All of this requires a fundamentally different game plan. Annual campaigns for more pay simply won’t cut it, nor will liberal campaigns promoting teaching good ideas to bad boys. Teaching is a woman-dominated sector. This means the union must take up the fight against misogyny as one of its core planks, not just go along with government plans to train already overworked teachers to have more empathy for boys taking the mick. Yes, we want to fight misogyny. But this shouldn’t be through our emotional labour. Rather, it should be through a struggle against the existing set-up of education linked to the fight against the social crisis confronting youth.
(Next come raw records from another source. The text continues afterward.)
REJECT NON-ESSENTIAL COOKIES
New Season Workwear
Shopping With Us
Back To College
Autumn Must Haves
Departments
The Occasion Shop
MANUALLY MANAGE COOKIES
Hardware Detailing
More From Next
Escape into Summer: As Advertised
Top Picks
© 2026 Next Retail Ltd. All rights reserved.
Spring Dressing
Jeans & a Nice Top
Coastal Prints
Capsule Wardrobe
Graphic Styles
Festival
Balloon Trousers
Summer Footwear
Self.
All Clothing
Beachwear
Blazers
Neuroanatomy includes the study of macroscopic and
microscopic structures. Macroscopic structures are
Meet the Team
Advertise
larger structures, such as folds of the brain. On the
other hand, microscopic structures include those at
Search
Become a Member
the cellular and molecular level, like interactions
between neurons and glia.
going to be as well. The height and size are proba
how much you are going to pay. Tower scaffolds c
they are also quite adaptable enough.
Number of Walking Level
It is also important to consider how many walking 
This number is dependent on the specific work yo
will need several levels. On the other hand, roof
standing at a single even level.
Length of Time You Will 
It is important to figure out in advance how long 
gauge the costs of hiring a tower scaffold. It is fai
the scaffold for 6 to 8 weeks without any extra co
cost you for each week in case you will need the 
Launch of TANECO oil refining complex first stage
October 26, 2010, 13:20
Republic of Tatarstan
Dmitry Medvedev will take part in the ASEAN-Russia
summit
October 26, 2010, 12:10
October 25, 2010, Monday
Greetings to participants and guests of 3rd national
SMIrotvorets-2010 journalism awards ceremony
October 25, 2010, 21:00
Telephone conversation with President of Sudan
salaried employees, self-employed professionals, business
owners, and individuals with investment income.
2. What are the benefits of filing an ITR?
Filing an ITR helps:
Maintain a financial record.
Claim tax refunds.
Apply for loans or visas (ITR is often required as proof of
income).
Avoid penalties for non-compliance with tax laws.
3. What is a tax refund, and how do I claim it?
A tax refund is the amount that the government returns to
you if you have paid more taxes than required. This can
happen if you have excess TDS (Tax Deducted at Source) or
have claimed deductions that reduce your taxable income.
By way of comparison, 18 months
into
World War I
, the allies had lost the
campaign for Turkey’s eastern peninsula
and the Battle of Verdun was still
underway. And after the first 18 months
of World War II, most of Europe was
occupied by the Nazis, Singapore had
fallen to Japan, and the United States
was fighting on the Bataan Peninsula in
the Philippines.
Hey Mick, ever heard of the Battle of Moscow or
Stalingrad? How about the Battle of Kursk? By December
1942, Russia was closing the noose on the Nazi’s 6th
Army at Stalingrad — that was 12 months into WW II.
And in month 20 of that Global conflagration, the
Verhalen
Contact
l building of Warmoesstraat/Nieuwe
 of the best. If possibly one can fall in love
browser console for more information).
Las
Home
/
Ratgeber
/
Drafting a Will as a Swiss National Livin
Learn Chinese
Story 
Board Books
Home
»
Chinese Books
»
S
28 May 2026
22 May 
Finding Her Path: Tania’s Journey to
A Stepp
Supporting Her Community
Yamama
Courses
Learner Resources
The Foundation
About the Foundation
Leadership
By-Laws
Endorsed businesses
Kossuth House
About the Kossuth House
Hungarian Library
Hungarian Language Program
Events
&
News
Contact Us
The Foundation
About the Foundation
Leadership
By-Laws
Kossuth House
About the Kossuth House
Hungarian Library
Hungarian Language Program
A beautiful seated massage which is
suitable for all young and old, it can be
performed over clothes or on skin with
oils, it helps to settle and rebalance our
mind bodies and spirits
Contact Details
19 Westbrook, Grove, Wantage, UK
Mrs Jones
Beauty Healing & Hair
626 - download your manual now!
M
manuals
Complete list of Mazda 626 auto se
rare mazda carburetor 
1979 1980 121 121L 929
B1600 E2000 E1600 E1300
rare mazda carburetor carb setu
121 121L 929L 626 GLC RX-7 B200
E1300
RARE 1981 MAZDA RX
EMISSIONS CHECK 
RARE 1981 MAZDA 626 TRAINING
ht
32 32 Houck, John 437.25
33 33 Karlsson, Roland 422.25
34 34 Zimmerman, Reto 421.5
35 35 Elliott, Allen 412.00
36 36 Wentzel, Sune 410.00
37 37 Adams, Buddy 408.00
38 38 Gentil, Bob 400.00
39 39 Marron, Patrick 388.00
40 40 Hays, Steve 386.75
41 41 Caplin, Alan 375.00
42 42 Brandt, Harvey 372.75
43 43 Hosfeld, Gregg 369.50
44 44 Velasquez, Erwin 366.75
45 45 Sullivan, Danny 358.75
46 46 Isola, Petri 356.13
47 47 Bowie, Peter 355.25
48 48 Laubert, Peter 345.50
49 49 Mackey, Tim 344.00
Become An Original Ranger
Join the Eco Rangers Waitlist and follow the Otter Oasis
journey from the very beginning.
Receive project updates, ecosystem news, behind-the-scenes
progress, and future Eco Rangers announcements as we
This is not as impossible as it sounds. The fight against the current education set-up starts with your school, and it starts with building the union at your school:

1) Join the union, recruit others and make the union your voice on the job.

2) Take a collective stand against workload creep—if you refuse together, management can’t do anything about it.

3) Fight against strict behaviour policies—giving a million detentions will only fuel more tension between teachers and students.

4) Oppose senior management being in the union—and pressure the union to agree to this.

5) Build teacher-student unity—schools are failing both of you, and you are natural allies in fighting to change them.

Of course, these on their own do not solve the problem of misogyny in schools, let alone society. Misogynist attitudes must be challenged. Our problem isn’t that the government and the union seek to do this. It’s that they do this with methods which breed cynicism and invite a conservative backlash. In the case of the government, it pushes a cheap moralising propaganda campaign while overseeing the destruction of living standards. The NEU, for its part, echoes the government’s campaign and offers no challenge to the status quo in schools.

The fight against misogyny will succeed to the extent that the fight for better schools, a better future for children and a better society succeeds. Only in the course of such a struggle will progressive ideas about gender actually find fertile ground. For this, the NEU needs to get it together and rethink its strategy to save education.